| EXERCISE OBJECTIVE |
What you return should match every entry, character for character.

Records drawn from a dataset
▶
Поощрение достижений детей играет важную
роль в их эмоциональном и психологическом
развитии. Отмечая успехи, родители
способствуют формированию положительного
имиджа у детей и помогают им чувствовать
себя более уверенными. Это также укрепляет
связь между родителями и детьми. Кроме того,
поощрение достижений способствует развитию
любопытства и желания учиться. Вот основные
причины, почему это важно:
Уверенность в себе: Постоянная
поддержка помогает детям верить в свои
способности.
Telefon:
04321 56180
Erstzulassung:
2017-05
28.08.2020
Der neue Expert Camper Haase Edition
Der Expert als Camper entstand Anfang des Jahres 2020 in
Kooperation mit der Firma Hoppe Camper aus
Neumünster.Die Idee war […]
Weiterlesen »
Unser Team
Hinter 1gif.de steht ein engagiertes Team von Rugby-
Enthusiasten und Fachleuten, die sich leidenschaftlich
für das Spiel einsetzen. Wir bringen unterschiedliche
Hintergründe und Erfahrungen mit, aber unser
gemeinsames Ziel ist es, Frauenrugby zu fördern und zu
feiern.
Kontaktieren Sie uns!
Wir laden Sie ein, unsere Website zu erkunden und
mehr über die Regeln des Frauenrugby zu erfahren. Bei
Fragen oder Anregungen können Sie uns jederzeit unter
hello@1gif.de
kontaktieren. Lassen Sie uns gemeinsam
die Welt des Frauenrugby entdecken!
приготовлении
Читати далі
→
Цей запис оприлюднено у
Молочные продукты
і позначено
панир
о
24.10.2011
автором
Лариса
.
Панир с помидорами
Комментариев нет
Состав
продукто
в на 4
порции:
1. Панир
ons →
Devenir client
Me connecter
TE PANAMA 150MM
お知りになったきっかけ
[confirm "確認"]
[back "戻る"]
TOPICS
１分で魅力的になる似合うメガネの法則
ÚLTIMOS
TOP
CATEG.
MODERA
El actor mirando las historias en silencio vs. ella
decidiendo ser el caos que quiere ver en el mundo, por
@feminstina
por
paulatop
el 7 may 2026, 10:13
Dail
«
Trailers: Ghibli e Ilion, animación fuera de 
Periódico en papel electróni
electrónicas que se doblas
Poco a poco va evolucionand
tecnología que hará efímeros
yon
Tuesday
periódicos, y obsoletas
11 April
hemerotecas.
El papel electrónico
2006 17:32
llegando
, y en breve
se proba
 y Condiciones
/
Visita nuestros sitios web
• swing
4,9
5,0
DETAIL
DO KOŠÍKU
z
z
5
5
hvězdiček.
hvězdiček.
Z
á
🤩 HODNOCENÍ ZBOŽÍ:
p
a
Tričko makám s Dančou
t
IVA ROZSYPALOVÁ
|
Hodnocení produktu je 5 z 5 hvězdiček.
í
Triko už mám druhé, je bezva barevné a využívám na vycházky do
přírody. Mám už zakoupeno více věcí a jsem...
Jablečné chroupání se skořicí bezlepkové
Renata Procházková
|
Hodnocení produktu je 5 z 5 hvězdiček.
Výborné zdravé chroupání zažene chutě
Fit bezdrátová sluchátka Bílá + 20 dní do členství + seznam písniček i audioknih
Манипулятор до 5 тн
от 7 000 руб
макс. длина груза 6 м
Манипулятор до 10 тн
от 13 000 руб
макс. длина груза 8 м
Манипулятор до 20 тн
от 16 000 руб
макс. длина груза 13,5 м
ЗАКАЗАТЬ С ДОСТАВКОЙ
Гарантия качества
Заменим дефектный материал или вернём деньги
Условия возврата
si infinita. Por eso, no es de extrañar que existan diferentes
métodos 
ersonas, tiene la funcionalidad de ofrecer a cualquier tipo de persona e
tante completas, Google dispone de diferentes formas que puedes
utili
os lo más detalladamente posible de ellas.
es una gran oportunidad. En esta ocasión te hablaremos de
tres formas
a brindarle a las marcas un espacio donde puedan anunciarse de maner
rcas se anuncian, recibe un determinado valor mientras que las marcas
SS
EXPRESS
◀
| TASK OUTPUT |
Поощрение достижений детей играет важную
роль в их эмоциональном и психологическом
развитии. Отмечая успехи, родители
способствуют формированию положительного
имиджа у детей и помогают им чувствовать
себя более уверенными. Это также укрепляет
связь между родителями и детьми. Кроме того,
поощрение достижений способствует развитию
любопытства и желания учиться. Вот основные
причины, почему это важно:
Уверенность в себе: Постоянная
поддержка помогает детям верить в свои
способности.
Telefon:
04321 56180
Erstzulassung:
2017-05
28.08.2020
Der neue Expert Camper Haase Edition
Der Expert als Camper entstand Anfang des Jahres 2020 in
Kooperation mit der Firma Hoppe Camper aus
Neumünster.Die Idee war […]
Weiterlesen »
Unser Team
Hinter 1gif.de steht ein engagiertes Team von Rugby-
Enthusiasten und Fachleuten, die sich leidenschaftlich
für das Spiel einsetzen. Wir bringen unterschiedliche
Hintergründe und Erfahrungen mit, aber unser
gemeinsames Ziel ist es, Frauenrugby zu fördern und zu
feiern.
Kontaktieren Sie uns!
Wir laden Sie ein, unsere Website zu erkunden und
mehr über die Regeln des Frauenrugby zu erfahren. Bei
Fragen oder Anregungen können Sie uns jederzeit unter
hello@1gif.de
kontaktieren. Lassen Sie uns gemeinsam
die Welt des Frauenrugby entdecken!
приготовлении
Читати далі
→
Цей запис оприлюднено у
Молочные продукты
і позначено
панир
о
24.10.2011
автором
Лариса
.
Панир с помидорами
Комментариев нет
Состав
продукто
в на 4
порции:
1. Панир
ons →
Devenir client
Me connecter
TE PANAMA 150MM
お知りになったきっかけ
[confirm "確認"]
[back "戻る"]
TOPICS
１分で魅力的になる似合うメガネの法則
ÚLTIMOS
TOP
CATEG.
MODERA
El actor mirando las historias en silencio vs. ella
decidiendo ser el caos que quiere ver en el mundo, por
@feminstina
por
paulatop
el 7 may 2026, 10:13
Dail
«
Trailers: Ghibli e Ilion, animación fuera de 
Periódico en papel electróni
electrónicas que se doblas
Poco a poco va evolucionand
tecnología que hará efímeros
yon
Tuesday
periódicos, y obsoletas
11 April
hemerotecas.
El papel electrónico
2006 17:32
llegando
, y en breve
se proba
 y Condiciones
/
Visita nuestros sitios web
• swing
4,9
5,0
DETAIL
DO KOŠÍKU
z
z
5
5
hvězdiček.
hvězdiček.
Z
á
🤩 HODNOCENÍ ZBOŽÍ:
p
a
Tričko makám s Dančou
t
IVA ROZSYPALOVÁ
|
Hodnocení produktu je 5 z 5 hvězdiček.
í
Triko už mám druhé, je bezva barevné a využívám na vycházky do
přírody. Mám už zakoupeno více věcí a jsem...
Jablečné chroupání se skořicí bezlepkové
Renata Procházková
|
Hodnocení produktu je 5 z 5 hvězdiček.
Výborné zdravé chroupání zažene chutě
Fit bezdrátová sluchátka Bílá + 20 dní do členství + seznam písniček i audioknih
Манипулятор до 5 тн
от 7 000 руб
макс. длина груза 6 м
Манипулятор до 10 тн
от 13 000 руб
макс. длина груза 8 м
Манипулятор до 20 тн
от 16 000 руб
макс. длина груза 13,5 м
ЗАКАЗАТЬ С ДОСТАВКОЙ
Гарантия качества
Заменим дефектный материал или вернём деньги
Условия возврата
si infinita. Por eso, no es de extrañar que existan diferentes
métodos 
ersonas, tiene la funcionalidad de ofrecer a cualquier tipo de persona e
tante completas, Google dispone de diferentes formas que puedes
utili
os lo más detalladamente posible de ellas.
es una gran oportunidad. En esta ocasión te hablaremos de
tres formas
a brindarle a las marcas un espacio donde puedan anunciarse de maner
rcas se anuncian, recibe un determinado valor mientras que las marcas
SS
EXPRESS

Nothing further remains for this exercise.